EDIT: Actually it might be of help to know how I'm moving around inside the file. I have a function as follows:
def navigateTo(self, blockNum, indexNum):
ReadFile.fid.seek(ReadFile.fileIndex[blockNum][indexNum],0)
ReadFile.currentBlock = blockNum
ReadFile.index = indexNum
Before I run all this code I scan the file and make a list of index locations at ReadFile.fileIndex that I browse using this function and then 'seek' to the absolute location - is this efficient?
Cheers
Because you know the length of a block after you read the header, read the whole block at once. Then reshape the array (very fast, only affects metadata) and take use the np.hypot ufunc:
blockData = np.fromfile(ReadFile.fid, np.int16, num_receivers*num_channels*num_samples*2)
blockData = blockData.reshape((num_receivers, num_channes, num_samples, 2))
return np.hypot(blockData[:,:,:,0], blockData[:,:,:,1])
On my machine it runs in 11ms per block.
import numpy as np
def NB2(self, ID_LEN):
r1=np.fromfile(ReadFile.fid,dTypes.NB_HDR,1)
num_receivers=r1[0][0]
num_channels=r1[0][1]
num_samples=r1[0][5]
# first, match your array bounds to the way you are walking the file
blockReturn = np.zeros((num_receivers,num_channels,num_samples))
for rec in range(0,num_receivers):
for chl in range(0,num_channels):
# second, read in all the samples at once if you have enough memory
r2_iq=np.fromfile(ReadFile.fid,np.int16,2*num_samples)
r2_iq.shape = (-1,2) # tell numpy that it is an array of two values
# create dot product vector by squaring data elementwise, and then
# adding those elements together. Results is of length num_samples
r2_iq = r2_iq * r2_iq
r2_iq = r2_iq[:,0] + r2_iq[:,1]
# get the distance by performing the square root "into" blockReturn
np.sqrt(r2_iq, out=blockReturn[rec,chl,:])
return blockReturn
This should help your performance. Two main ideas in numpy work. First, your result arrays dimensions should match how your loop dimensions are crafted, for memory locality.
Second, Numpy is FAST. I've beaten hand coded C with numpy, simply because it uses LAPack and vector acceleration. However to get that power, you have to let it manipulate more data at a time. That is why your sample loop has been collapsed to read in the full sample for the receiver and channel in one large read. Then use the supreme vector powers of numpy to calculate your magnitude by dot product.
There is a little more optimization to be had in the magnitude calculation, but numpy recycles buffers for you, making it less important than you might think. I hope this helps!
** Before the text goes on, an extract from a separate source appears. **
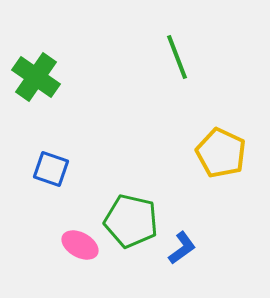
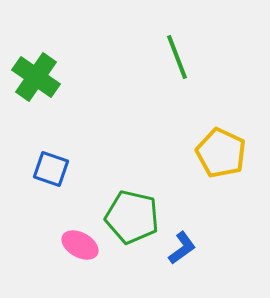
green pentagon: moved 1 px right, 4 px up
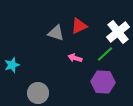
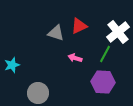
green line: rotated 18 degrees counterclockwise
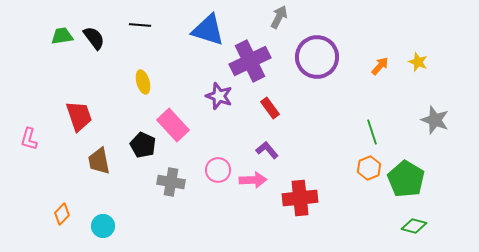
I'd try to use as few loops and as much constants as possible.
Everything that can be done in a linear fashion should be done so.
If values don't change, use constants to reduce lookups and such,
because that eats up cpu cycles.
This is from a theoretical point of view ;-)
If possible use highly optimised libraries. I don't exaclty know what you are trying to achieve but i'd rather use an existing FFT-Lib than writing it myself :>
One more thing: http://en.wikipedia.org/wiki/Big_O_notation (can be an eye-opener)
Most importantly, you shouldn't do file access at the lowest level of a triple nested loop, whether you do this in C or Python. You've got to read in large chunks of data at a time.
So to speed this up, read in large chunks of data at a time, and process that data using numpy indexing (that is, vectorize your code). This is particularly easy in your case since all your data is int32. Just read in big chunks of data, and reshape the data into an array that reflects the (receiver, channel, sample) structure, and then use the appropriate indexing to multiply and add things for Pythagoras, and the 'sum' command to add up the terms in the resulting array.
This is more of an observation than a solution, but porting that function to C++ and loading it in with the Python API would get you a lot of speed gain to begin with before loop optimization.